→ **Exercise aim**
Would you count the lines of the listing that carry the word "test"? Give only the resulting number.

→ **Data under study**
= = = = = = =

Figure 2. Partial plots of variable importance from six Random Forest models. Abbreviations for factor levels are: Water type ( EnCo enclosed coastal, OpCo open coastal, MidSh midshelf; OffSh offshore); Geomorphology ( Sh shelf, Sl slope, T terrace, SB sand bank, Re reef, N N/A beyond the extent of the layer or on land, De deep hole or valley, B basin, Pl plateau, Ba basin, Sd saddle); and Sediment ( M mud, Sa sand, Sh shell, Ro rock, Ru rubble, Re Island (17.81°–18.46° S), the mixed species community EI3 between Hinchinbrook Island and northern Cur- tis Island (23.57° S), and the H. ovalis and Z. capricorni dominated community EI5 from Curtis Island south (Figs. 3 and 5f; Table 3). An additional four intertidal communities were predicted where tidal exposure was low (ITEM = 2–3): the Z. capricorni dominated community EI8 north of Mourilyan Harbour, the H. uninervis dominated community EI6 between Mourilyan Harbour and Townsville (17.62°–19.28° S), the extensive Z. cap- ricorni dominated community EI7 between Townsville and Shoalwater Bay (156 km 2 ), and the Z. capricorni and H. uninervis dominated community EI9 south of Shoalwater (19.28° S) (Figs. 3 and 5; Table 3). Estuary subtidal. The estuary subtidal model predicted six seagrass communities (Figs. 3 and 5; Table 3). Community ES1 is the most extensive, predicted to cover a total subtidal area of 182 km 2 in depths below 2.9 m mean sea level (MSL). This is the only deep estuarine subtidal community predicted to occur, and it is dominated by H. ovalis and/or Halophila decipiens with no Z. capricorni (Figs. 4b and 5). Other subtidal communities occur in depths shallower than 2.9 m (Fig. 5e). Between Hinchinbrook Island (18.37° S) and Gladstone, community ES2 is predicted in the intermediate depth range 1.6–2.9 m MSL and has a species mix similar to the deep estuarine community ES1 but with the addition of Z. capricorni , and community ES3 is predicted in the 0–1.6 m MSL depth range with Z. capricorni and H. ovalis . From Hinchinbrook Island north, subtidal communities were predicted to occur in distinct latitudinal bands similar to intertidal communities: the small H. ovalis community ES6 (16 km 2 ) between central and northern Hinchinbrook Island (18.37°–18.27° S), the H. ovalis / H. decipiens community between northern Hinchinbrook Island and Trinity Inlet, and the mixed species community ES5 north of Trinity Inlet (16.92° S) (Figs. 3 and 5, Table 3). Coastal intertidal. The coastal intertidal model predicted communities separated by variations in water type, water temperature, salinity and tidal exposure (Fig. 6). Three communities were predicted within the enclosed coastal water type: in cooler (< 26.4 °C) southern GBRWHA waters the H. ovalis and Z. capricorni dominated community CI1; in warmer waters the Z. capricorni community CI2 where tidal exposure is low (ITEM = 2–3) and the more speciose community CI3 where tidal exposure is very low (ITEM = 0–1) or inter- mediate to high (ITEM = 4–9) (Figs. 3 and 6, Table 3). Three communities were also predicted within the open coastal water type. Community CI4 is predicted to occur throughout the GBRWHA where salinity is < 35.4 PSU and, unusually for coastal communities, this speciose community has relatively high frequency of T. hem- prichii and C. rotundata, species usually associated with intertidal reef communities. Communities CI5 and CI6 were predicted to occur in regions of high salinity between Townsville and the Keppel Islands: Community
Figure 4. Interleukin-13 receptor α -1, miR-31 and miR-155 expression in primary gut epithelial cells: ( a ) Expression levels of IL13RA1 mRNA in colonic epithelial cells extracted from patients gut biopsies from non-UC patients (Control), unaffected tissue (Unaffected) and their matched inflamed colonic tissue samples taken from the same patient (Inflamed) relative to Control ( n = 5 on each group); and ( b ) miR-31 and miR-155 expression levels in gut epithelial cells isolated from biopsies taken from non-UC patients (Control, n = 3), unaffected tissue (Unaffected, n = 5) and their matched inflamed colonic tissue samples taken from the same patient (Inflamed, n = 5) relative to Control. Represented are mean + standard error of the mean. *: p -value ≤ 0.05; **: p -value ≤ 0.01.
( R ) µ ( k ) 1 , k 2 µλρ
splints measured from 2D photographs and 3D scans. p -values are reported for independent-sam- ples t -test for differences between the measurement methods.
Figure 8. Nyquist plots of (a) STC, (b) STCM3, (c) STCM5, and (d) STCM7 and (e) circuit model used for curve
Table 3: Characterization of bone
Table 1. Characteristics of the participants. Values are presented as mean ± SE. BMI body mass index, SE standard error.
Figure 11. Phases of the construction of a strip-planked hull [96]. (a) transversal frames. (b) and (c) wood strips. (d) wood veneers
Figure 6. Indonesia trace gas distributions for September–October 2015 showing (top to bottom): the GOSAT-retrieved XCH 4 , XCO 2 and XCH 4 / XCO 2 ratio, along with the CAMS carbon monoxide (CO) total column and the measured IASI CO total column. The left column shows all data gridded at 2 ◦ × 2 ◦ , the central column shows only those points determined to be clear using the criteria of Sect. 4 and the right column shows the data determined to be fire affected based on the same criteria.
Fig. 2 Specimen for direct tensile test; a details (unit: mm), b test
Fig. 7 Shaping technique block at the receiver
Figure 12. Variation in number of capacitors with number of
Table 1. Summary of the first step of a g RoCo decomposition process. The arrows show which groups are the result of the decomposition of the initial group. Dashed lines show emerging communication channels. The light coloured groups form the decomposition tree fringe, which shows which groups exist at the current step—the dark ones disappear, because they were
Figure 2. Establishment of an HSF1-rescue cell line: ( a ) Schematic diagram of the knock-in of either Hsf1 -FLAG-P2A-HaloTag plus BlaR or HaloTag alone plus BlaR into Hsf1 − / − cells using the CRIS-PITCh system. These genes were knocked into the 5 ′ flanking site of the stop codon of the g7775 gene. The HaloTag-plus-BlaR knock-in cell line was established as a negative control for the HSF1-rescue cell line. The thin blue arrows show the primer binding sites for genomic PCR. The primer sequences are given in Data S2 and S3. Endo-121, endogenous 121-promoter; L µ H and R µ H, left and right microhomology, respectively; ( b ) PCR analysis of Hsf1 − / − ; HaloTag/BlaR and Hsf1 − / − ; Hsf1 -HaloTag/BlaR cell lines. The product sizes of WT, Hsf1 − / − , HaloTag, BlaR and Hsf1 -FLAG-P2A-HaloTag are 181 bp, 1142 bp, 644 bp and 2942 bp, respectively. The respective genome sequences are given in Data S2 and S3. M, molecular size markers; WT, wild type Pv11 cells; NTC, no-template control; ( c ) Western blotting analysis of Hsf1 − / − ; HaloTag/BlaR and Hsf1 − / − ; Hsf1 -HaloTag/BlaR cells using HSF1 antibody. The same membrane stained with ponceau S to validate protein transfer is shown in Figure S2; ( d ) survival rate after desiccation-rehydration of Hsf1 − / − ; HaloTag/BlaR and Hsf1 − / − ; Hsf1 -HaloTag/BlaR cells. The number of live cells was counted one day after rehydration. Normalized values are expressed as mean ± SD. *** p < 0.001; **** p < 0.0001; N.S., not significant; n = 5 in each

= = = = = = =

→ **Completed exercise**
2